What’s the Downside of Quarantine Gaming?
I won’t insult you by saying video games are a tool of the devil. Outside of emotional benefits, research has shown video games pack quite a beneficial punch.
Nonetheless, we shouldn’t embrace them without concern.
While video games can mediate our psychological needs, the problem is that quarantine impairs the ability to moderate video game usage—something that’s already a challenge. More than 30% of gamers globally report that gaming has caused them to miss an important daily activity.
Under lockdown, going from a casual habit to problematic pastime (be you seasoned gamer or newbie) is ludicrously easy. Indeed, the recipe for unhealthy use only has three ingredients: high frequency, unchanging context, and satisfaction.
Simply put, just because we’re gaming for good reason now doesn’t mean we’ll escape long-term consequences later.
This is because prolonged gaming compels us to bow out of social opportunities, neglect the people and events around us, skip showers, and even miss work. In fact, all of these were reported in a survey of people who primarily self-identified as casual gamers.

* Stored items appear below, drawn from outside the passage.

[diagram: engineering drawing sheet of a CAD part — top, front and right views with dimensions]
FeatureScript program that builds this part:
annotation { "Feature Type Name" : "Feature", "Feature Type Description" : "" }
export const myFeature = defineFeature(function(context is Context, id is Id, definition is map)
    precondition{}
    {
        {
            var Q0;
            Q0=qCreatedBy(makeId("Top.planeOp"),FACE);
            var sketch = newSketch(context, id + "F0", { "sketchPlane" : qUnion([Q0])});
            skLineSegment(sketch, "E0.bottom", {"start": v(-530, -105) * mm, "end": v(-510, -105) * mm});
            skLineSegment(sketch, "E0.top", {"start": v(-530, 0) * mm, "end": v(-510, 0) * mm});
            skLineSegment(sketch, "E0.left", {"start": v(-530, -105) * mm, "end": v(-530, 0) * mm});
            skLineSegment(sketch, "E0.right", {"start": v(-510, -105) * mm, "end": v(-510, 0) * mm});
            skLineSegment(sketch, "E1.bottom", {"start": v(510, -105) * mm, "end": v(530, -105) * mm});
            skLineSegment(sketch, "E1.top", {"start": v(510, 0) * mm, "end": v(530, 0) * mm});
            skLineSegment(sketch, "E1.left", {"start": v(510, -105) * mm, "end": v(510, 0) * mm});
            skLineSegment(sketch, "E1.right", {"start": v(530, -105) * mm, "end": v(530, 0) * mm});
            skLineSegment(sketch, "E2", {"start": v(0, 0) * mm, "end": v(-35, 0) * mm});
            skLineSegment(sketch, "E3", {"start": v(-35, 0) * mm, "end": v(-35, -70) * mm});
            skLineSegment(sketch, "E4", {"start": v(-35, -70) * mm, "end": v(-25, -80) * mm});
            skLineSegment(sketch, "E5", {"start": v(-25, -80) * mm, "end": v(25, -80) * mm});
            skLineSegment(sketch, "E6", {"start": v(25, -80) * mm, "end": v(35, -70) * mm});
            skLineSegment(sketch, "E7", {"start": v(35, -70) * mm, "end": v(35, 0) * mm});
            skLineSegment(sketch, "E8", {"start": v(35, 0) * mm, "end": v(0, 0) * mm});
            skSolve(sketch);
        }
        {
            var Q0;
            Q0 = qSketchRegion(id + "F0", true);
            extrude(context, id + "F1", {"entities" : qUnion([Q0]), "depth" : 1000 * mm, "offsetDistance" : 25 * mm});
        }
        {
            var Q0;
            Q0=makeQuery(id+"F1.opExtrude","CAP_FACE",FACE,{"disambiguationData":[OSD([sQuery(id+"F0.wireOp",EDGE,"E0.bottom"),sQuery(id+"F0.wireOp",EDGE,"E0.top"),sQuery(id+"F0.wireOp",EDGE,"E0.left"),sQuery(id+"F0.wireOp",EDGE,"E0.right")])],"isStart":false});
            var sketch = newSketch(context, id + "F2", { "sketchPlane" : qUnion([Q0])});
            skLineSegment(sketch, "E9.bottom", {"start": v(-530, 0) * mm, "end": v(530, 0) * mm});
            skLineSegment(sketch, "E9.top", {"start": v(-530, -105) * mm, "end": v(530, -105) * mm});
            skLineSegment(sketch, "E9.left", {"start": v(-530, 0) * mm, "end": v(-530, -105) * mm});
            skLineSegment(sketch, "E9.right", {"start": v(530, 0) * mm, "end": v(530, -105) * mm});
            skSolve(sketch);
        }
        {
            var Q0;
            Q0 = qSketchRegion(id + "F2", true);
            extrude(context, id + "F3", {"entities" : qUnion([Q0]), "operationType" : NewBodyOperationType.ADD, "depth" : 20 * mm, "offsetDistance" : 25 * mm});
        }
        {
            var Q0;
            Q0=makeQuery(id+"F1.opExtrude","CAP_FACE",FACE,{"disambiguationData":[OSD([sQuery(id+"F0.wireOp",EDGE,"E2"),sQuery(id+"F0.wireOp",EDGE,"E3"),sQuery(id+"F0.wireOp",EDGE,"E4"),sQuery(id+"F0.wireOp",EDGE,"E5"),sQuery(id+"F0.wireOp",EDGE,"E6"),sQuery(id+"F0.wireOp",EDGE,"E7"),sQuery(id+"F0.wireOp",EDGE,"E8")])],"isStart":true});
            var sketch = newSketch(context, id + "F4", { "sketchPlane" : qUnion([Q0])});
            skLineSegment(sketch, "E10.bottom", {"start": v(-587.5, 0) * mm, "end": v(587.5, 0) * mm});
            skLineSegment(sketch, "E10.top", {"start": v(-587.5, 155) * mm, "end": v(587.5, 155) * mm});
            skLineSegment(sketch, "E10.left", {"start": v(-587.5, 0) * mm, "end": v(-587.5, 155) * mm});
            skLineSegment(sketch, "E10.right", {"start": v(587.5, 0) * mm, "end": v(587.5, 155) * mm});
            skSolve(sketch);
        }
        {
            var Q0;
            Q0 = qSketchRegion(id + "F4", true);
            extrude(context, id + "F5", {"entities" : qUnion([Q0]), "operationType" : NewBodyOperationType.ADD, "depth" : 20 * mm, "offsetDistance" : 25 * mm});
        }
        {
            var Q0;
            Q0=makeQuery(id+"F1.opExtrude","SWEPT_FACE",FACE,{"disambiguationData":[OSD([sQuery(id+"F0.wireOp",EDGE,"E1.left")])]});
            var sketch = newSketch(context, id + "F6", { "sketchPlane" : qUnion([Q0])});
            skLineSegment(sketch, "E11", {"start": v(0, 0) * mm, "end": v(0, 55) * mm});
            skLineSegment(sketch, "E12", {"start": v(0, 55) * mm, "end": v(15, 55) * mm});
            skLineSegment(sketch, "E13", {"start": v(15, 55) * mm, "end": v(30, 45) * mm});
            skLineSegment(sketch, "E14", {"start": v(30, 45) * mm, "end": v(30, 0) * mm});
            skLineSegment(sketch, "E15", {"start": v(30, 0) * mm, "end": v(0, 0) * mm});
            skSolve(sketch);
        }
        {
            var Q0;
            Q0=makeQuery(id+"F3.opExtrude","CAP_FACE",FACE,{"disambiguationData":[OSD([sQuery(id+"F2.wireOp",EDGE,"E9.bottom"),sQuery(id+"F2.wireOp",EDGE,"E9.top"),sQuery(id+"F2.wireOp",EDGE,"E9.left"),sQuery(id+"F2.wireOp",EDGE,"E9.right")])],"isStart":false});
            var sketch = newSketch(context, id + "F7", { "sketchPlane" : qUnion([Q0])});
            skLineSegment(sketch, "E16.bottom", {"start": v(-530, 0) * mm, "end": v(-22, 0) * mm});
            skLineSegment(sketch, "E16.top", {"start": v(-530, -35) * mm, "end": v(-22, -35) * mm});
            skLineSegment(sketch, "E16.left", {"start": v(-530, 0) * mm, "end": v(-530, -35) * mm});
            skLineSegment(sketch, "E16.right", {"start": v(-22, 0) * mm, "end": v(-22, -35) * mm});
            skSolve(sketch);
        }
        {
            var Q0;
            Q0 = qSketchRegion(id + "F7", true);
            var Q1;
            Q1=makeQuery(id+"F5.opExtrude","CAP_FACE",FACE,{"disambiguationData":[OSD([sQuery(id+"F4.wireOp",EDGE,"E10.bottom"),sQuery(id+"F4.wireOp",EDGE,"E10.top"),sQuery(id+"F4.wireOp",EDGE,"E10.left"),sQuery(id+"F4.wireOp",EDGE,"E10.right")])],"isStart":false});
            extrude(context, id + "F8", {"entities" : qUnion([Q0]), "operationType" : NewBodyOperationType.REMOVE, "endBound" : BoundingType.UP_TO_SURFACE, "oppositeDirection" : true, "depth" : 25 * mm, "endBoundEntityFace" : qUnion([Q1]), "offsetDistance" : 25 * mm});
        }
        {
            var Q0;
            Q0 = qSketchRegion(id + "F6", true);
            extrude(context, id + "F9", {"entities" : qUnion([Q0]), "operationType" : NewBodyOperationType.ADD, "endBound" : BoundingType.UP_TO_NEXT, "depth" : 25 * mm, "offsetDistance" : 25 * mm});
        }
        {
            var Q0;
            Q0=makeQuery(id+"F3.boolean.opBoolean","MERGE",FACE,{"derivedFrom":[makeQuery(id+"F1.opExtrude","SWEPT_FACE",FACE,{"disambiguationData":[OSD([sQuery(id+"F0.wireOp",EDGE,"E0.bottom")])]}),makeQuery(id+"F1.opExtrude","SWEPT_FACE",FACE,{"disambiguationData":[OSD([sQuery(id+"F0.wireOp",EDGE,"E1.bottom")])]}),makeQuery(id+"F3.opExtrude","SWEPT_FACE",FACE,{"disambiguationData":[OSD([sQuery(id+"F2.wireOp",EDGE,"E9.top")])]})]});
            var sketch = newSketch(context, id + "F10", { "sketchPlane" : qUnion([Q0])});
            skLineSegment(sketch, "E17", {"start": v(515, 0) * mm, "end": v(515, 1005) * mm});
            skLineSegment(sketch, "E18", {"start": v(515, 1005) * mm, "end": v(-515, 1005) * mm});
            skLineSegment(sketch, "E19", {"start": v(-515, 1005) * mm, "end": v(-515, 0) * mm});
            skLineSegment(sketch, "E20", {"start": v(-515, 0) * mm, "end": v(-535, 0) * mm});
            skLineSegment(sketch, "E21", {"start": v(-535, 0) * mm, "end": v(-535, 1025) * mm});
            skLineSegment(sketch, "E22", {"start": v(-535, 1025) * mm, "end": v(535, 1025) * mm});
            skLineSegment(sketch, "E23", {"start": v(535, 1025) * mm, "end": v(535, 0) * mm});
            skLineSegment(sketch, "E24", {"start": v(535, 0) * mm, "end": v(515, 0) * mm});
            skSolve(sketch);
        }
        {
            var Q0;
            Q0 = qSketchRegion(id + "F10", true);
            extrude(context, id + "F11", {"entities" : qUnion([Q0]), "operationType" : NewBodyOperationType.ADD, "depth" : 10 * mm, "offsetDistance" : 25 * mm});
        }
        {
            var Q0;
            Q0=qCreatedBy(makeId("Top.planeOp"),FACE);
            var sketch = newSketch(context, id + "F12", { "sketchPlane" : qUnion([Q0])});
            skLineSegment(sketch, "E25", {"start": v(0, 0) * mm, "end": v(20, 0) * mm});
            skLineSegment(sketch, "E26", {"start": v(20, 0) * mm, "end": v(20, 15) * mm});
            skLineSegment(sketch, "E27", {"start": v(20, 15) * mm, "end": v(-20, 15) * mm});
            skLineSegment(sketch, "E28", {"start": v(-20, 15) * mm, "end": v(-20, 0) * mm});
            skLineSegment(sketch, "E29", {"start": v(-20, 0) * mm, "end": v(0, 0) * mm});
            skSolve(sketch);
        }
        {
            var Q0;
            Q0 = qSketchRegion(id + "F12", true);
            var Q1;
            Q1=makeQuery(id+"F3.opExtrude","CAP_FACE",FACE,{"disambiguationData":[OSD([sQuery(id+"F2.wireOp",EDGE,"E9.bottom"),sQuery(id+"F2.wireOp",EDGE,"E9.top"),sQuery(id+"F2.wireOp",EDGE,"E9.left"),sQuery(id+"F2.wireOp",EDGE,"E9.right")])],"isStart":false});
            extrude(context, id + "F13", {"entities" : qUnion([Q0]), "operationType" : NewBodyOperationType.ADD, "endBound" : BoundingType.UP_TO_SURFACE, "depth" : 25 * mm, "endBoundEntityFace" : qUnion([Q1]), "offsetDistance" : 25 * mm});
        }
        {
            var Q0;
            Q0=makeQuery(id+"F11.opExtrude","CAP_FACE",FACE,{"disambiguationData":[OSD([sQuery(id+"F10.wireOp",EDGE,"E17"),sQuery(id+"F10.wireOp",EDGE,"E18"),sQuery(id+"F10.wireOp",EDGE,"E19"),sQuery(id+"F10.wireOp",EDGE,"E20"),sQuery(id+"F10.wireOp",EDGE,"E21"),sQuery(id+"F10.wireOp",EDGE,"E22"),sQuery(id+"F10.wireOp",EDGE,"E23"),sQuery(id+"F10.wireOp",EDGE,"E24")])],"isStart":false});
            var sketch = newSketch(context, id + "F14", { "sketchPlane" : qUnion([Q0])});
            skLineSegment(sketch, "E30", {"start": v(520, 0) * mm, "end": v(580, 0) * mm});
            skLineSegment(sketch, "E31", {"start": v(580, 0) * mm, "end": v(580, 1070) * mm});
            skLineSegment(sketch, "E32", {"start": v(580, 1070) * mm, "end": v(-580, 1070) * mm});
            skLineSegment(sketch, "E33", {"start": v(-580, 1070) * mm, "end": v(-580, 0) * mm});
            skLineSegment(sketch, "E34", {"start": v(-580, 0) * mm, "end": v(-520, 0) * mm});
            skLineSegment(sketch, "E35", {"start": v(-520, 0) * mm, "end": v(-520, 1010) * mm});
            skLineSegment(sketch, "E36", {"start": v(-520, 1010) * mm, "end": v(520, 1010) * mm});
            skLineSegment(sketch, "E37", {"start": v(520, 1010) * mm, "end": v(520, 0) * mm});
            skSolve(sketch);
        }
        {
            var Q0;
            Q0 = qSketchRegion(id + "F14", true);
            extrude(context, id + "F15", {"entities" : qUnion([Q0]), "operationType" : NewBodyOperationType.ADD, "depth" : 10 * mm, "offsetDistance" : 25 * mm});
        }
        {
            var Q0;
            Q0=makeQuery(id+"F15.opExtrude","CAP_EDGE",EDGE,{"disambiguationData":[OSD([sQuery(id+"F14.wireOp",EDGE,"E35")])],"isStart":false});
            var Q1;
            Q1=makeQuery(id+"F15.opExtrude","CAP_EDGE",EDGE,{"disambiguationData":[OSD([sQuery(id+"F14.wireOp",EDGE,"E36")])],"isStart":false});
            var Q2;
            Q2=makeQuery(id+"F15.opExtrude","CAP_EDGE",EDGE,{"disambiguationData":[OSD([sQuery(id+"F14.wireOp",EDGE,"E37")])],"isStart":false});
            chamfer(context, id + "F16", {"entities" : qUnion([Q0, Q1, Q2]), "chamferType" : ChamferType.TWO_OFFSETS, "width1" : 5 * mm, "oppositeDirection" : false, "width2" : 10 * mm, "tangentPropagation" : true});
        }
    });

I fell into this trap as thoughtlessly as anyone: in the first 40 days after its release, I was shocked to discover I’d played over 165 hours of Animal Crossing. To clarify, that’s an average of 4 hours a day. I guess I was burying my head in the digital sand.
How Can We Balance Quarantine Gaming?
Gaming companies have been historically reluctant to admit the negative effects of too much gaming, while cherry-picking research that says gaming in general is innocuous. This, even as many mobile and console developers promote backlash-ridden microtransactions and underage gambling.
Prior to the coronavirus pandemic, the percentage of gamers with problematic use tendencies was a sliver of what it is now. However, we can expect the quarantine to feed this sliver, as research shows that social isolation and dangerous gaming habits exacerbate each other over time.
But what can we do about it when we have to stay home?
Our response should be two-tiered.
First, it’s more important than ever to hold ourselves and each other accountable for not only video game use, but screen use in general. In addition to the other changes we’ve been forced to make to survive quarantine, as cliché as it sounds, we need to aggressively replace screen time with screenless time.
Second, consumers and industry leaders need to acknowledge the nuanced effects of video games, both good and bad, and shape the conversation appropriately. If they’re responsible, perhaps the gaming industry will finally follow smartphones and include digital wellness features in their next-gen consoles.